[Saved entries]
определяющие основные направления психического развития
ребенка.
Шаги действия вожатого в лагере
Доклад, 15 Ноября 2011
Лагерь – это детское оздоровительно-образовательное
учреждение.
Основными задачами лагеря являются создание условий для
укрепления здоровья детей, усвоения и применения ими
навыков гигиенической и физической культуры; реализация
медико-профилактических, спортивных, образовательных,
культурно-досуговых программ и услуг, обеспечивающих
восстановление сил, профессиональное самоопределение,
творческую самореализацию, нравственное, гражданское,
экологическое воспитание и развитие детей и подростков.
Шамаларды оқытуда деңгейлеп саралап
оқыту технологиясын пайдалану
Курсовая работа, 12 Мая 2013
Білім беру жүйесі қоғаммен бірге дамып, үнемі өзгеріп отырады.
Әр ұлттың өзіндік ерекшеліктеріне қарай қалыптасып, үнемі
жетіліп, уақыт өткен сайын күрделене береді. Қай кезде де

(GOAL OF THE EXERCISE): Update the data above by replacing "Доклад" with "Реферат" and leaving every other line unchanged.

(SOLUTION BELOW):
определяющие основные направления психического развития
ребенка.
Шаги действия вожатого в лагере
Реферат, 15 Ноября 2011
Лагерь – это детское оздоровительно-образовательное
учреждение.
Основными задачами лагеря являются создание условий для
укрепления здоровья детей, усвоения и применения ими
навыков гигиенической и физической культуры; реализация
медико-профилактических, спортивных, образовательных,
культурно-досуговых программ и услуг, обеспечивающих
восстановление сил, профессиональное самоопределение,
творческую самореализацию, нравственное, гражданское,
экологическое воспитание и развитие детей и подростков.
Шамаларды оқытуда деңгейлеп саралап
оқыту технологиясын пайдалану
Курсовая работа, 12 Мая 2013
Білім беру жүйесі қоғаммен бірге дамып, үнемі өзгеріп отырады.
Әр ұлттың өзіндік ерекшеліктеріне қарай қалыптасып, үнемі
жетіліп, уақыт өткен сайын күрделене береді. Қай кезде де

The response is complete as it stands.